There are of course some exceptions: J&J has invested heavily through its pharmaceutical arm Janssen and their Human Microbiome Institute in Belgium which is enabling several start-ups to equip themselves with top notch R&D facilities, and there’s been plenty of movement from other pharmaceutical companies such as Ipsen and Ferring who are showing real ambition in this area as well. Merck have recently opened an exploratory science centre in Cambridge, Mass., which will be dedicated to microbiome research. However it is not yet known whether they will focus more on novel microbial drugs and therapies (Bugs as Drugs), or the more traditional Molecular route (drugs for Bugs). Boehringer Ingelheim has also developed along these lines in Connecticut.

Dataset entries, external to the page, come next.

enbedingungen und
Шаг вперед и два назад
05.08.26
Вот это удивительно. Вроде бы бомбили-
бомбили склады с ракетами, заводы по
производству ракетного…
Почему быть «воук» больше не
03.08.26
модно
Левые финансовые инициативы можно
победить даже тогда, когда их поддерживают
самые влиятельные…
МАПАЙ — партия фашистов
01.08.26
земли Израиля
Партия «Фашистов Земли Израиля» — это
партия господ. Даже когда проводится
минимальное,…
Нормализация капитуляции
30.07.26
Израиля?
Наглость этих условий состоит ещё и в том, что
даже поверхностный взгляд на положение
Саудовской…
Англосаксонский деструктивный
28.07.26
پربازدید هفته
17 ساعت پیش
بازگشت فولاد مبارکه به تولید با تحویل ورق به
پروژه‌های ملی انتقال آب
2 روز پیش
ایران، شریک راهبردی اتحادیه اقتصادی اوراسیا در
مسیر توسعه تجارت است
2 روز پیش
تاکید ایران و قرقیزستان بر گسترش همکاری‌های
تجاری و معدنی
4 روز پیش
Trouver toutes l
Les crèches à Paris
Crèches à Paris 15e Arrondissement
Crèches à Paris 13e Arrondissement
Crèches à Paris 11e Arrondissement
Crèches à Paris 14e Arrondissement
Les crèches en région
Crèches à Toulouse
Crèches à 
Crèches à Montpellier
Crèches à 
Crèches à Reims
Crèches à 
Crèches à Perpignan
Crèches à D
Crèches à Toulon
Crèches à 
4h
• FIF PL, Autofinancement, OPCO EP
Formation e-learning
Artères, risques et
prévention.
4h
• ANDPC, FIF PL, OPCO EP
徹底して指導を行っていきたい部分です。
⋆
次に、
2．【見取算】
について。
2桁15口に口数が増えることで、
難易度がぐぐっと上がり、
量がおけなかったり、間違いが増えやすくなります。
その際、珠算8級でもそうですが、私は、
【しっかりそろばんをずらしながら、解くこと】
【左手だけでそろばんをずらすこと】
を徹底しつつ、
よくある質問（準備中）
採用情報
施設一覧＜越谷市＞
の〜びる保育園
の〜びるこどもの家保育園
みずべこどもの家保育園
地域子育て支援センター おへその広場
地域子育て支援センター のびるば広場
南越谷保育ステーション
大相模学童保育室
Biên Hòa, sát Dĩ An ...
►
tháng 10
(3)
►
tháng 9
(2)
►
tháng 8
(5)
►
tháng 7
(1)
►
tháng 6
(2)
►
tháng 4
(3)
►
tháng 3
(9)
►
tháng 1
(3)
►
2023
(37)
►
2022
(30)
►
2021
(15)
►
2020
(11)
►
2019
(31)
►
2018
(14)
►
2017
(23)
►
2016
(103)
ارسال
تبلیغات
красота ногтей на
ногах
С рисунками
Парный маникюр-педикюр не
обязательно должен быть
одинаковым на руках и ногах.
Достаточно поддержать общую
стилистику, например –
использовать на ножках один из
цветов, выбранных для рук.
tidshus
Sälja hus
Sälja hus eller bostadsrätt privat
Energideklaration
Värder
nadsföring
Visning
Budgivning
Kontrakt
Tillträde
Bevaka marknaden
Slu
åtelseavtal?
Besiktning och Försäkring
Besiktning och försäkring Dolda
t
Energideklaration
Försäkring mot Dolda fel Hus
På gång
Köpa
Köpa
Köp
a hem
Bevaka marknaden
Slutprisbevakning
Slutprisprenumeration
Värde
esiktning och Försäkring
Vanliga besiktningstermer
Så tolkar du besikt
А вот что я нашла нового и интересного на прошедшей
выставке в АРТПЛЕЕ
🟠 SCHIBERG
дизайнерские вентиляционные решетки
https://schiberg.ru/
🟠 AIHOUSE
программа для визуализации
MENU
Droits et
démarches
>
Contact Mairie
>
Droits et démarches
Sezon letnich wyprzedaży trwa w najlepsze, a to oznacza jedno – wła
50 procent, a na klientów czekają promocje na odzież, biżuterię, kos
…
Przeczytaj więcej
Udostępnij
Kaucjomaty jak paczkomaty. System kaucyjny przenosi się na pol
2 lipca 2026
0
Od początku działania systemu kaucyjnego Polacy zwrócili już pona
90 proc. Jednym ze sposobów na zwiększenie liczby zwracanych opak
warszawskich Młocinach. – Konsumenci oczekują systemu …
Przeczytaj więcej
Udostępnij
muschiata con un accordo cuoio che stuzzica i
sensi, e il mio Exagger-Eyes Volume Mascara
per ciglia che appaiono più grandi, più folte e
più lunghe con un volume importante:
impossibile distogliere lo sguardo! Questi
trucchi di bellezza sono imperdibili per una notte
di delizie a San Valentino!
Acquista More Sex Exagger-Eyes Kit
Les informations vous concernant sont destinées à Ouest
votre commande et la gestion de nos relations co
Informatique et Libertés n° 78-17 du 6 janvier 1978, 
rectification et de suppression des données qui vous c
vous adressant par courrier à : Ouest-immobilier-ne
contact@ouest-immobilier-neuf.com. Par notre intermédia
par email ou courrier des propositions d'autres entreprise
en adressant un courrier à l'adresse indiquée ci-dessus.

The other big pharma companies remain quiet, watching the space. Most of the presentations that we have witnessed so far have seen these companies lay the emphasis on products and therapies along the traditional molecular route with no real desire to throw themselves into the complex world of microbes. Furthermore, the need for causation and mechanistic understanding which is possible with molecular drugs is not necessarily the right solution for microbial medicines where the ecosystem is completely different. Once again the option to sit and wait whilst the start-ups do the hard development seems to be the approach. Such is the way in the pharmaceutical industry!

In the meantime the complex regulatory challenges around these microbiotic medicinal products remain a challenge and will of course be obligatory for all partners at whatever stage they decide to commit themselves. Here at the PRI we are well-placed to assist companies who are looking to take their product or therapy to market in Europe as a medicine. We have the scientific desire from academics and start-ups, there are already several ambitious financial partners and funds involved but we will also need the support of all the major pharmaceutical companies involved in this arena to bring about the microbiome revolution.